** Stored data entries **
++++++

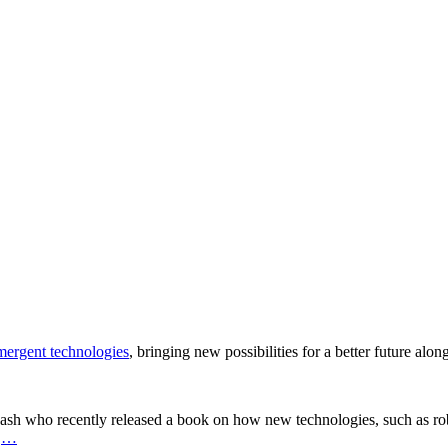
ergent technologies
, bringing new possibilities for a better future alo
ash who recently released a book on how new technologies, such as robot
.
…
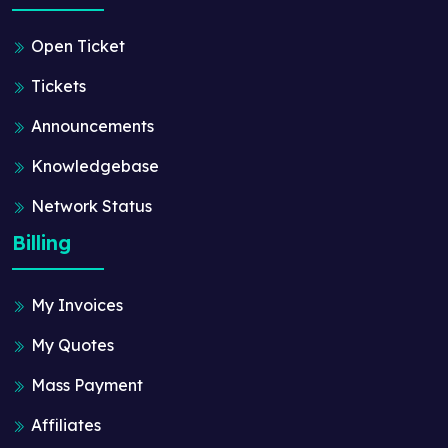
Open Ticket
Tickets
Announcements
Knowledgebase
Network Status
Billing
My Invoices
My Quotes
Mass Payment
Affiliates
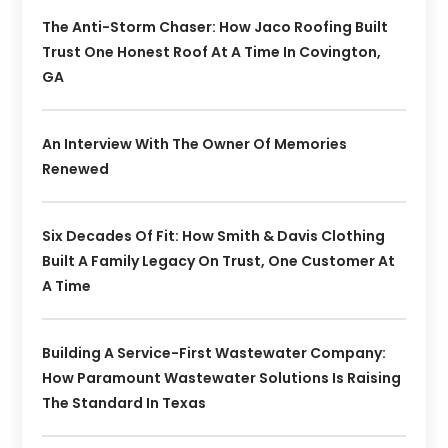
The Anti-Storm Chaser: How Jaco Roofing Built
Trust One Honest Roof At A Time In Covington,
GA
An Interview With The Owner Of Memories
Renewed
Six Decades Of Fit: How Smith & Davis Clothing
Built A Family Legacy On Trust, One Customer At
A Time
Building A Service-First Wastewater Company:
How Paramount Wastewater Solutions Is Raising
The Standard In Texas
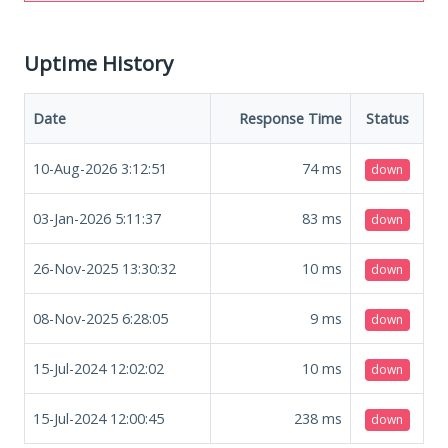
Uptime History
Date
Response Time
Status
10-Aug-2026 3:12:51
74
ms
down
03-Jan-2026 5:11:37
83
ms
down
26-Nov-2025 13:30:32
10
ms
down
08-Nov-2025 6:28:05
9
ms
down
15-Jul-2024 12:02:02
10
ms
down
15-Jul-2024 12:00:45
238
ms
down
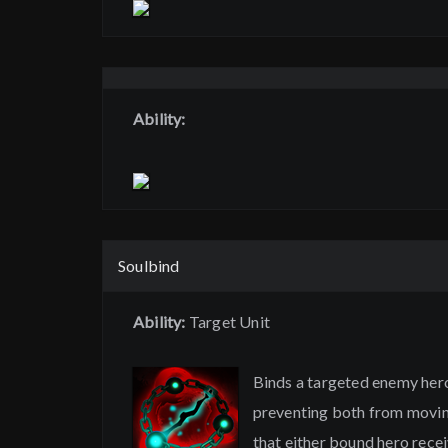
Ability:
Soulbind
Ability:
Target Unit
Binds a targeted enemy hero 
preventing both from moving
that either bound hero receiv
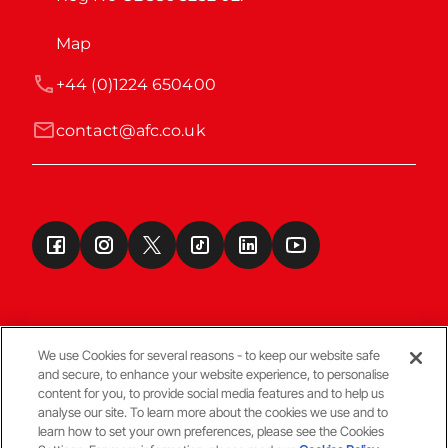
Map
+44 (0)1224 650400
contact@afc.co.uk
We use Cookies for several reasons - to keep our website safe
and secure, to enhance your website experience, to personalise
Terms & Conditions
content for you, to provide social media features and to help us
analyse our site. To learn more about the cookies we use and to
learn how to set your own preferences, please see the Cookies
© Copyright Aberdeen FC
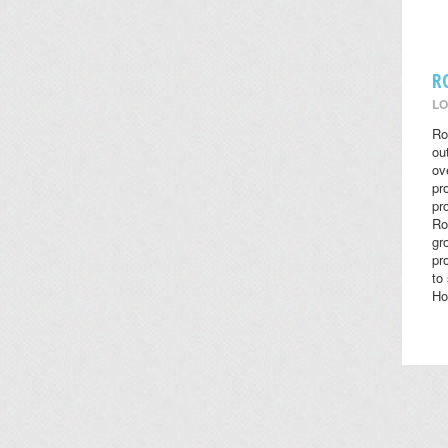
R
LO
Ro
ou
ov
pr
pr
Ro
gr
pr
to
Ho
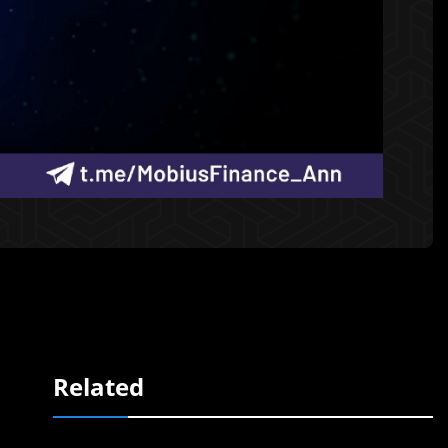
Related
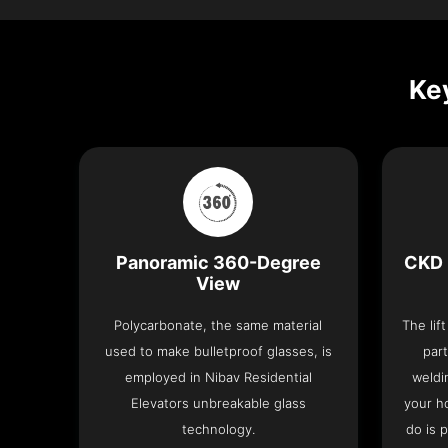
Key
Panoramic 360-Degree
CKD 
View
Polycarbonate, the same material
The lif
used to make bulletproof glasses, is
part
employed in Nibav Residential
weldi
Elevators unbreakable glass
your h
technology.
do is 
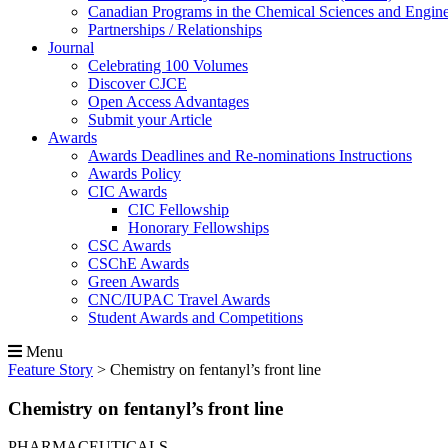
Canadian Programs in the Chemical Sciences and Engin
Partnerships / Relationships
Journal
Celebrating 100 Volumes
Discover CJCE
Open Access Advantages
Submit your Article
Awards
Awards Deadlines and Re-nominations Instructions
Awards Policy
CIC Awards
CIC Fellowship
Honorary Fellowships
CSC Awards
CSChE Awards
Green Awards
CNC/IUPAC Travel Awards
Student Awards and Competitions
Menu
Feature Story
>
Chemistry on fentanyl’s front line
Chemistry on fentanyl’s front line
PHARMACEUTICALS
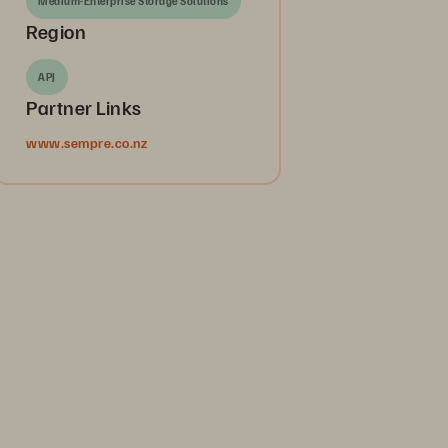
Medium-Enterprise Storage Solutions
Region
APJ
Partner Links
www.sempre.co.nz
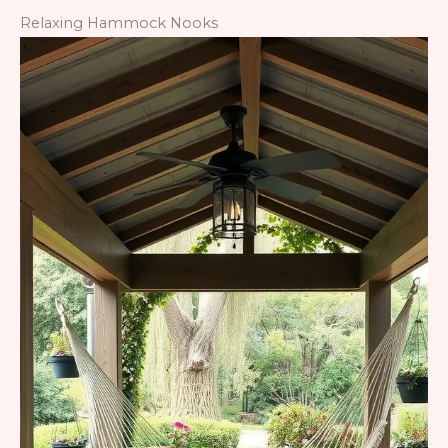
Relaxing Hammock Nooks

++++++

Turn every line of text from all the records above into a Markdown table with the columns "Row" and "Line," numbering each row and skipping blank lines. Leave the pictures out.

** WRITTEN ANSWER **
| Row | Line |
|---|---|
| 1 | ergent technologies |
| 2 | , bringing new possibilities for a better future alo |
| 3 | ash who recently released a book on how new technologies, such as robot |
| 4 | . |
| 5 | … |
| 6 | Open Ticket |
| 7 | Tickets |
| 8 | Announcements |
| 9 | Knowledgebase |
| 10 | Network Status |
| 11 | Billing |
| 12 | My Invoices |
| 13 | My Quotes |
| 14 | Mass Payment |
| 15 | Affiliates |
| 16 | The Anti-Storm Chaser: How Jaco Roofing Built |
| 17 | Trust One Honest Roof At A Time In Covington, |
| 18 | GA |
| 19 | An Interview With The Owner Of Memories |
| 20 | Renewed |
| 21 | Six Decades Of Fit: How Smith & Davis Clothing |
| 22 | Built A Family Legacy On Trust, One Customer At |
| 23 | A Time |
| 24 | Building A Service-First Wastewater Company: |
| 25 | How Paramount Wastewater Solutions Is Raising |
| 26 | The Standard In Texas |
| 27 | Uptime History |
| 28 | Date |
| 29 | Response Time |
| 30 | Status |
| 31 | 10-Aug-2026 3:12:51 |
| 32 | 74 |
| 33 | ms |
| 34 | down |
| 35 | 03-Jan-2026 5:11:37 |
| 36 | 83 |
| 37 | ms |
| 38 | down |
| 39 | 26-Nov-2025 13:30:32 |
| 40 | 10 |
| 41 | ms |
| 42 | down |
| 43 | 08-Nov-2025 6:28:05 |
| 44 | 9 |
| 45 | ms |
| 46 | down |
| 47 | 15-Jul-2024 12:02:02 |
| 48 | 10 |
| 49 | ms |
| 50 | down |
| 51 | 15-Jul-2024 12:00:45 |
| 52 | 238 |
| 53 | ms |
| 54 | down |
| 55 | Ability: |
| 56 | Soulbind |
| 57 | Ability: |
| 58 | Target Unit |
| 59 | Binds a targeted enemy hero  |
| 60 | preventing both from moving |
| 61 | that either bound hero receiv |
| 62 | Map |
| 63 | +44 (0)1224 650400 |
| 64 | contact@afc.co.uk |
| 65 | We use Cookies for several reasons - to keep our website safe |
| 66 | and secure, to enhance your website experience, to personalise |
| 67 | Terms & Conditions |
| 68 | content for you, to provide social media features and to help us |
| 69 | analyse our site. To learn more about the cookies we use and to |
| 70 | learn how to set your own preferences, please see the Cookies |
| 71 | © Copyright Aberdeen FC |
| 72 | R |
| 73 | LO |
| 74 | Ro |
| 75 | ou |
| 76 | ov |
| 77 | pr |
| 78 | pr |
| 79 | Ro |
| 80 | gr |
| 81 | pr |
| 82 | to |
| 83 | Ho |
| 84 | Related |
| 85 | Key |
| 86 | Panoramic 360-Degree |
| 87 | CKD  |
| 88 | View |
| 89 | Polycarbonate, the same material |
| 90 | The lif |
| 91 | used to make bulletproof glasses, is |
| 92 | part |
| 93 | employed in Nibav Residential |
| 94 | weldi |
| 95 | Elevators unbreakable glass |
| 96 | your h |
| 97 | technology. |
| 98 | do is  |
| 99 | Canadian Programs in the Chemical Sciences and Engin |
| 100 | Partnerships / Relationships |
| 101 | Journal |
| 102 | Celebrating 100 Volumes |
| 103 | Discover CJCE |
| 104 | Open Access Advantages |
| 105 | Submit your Article |
| 106 | Awards |
| 107 | Awards Deadlines and Re-nominations Instructions |
| 108 | Awards Policy |
| 109 | CIC Awards |
| 110 | CIC Fellowship |
| 111 | Honorary Fellowships |
| 112 | CSC Awards |
| 113 | CSChE Awards |
| 114 | Green Awards |
| 115 | CNC/IUPAC Travel Awards |
| 116 | Student Awards and Competitions |
| 117 | Menu |
| 118 | Feature Story |
| 119 | > |
| 120 | Chemistry on fentanyl’s front line |
| 121 | Chemistry on fentanyl’s front line |
| 122 | PHARMACEUTICALS |
| 123 | Medium-Enterprise Storage Solutions |
| 124 | Region |
| 125 | APJ |
| 126 | Partner Links |
| 127 | www.sempre.co.nz |
| 128 | Relaxing Hammock Nooks |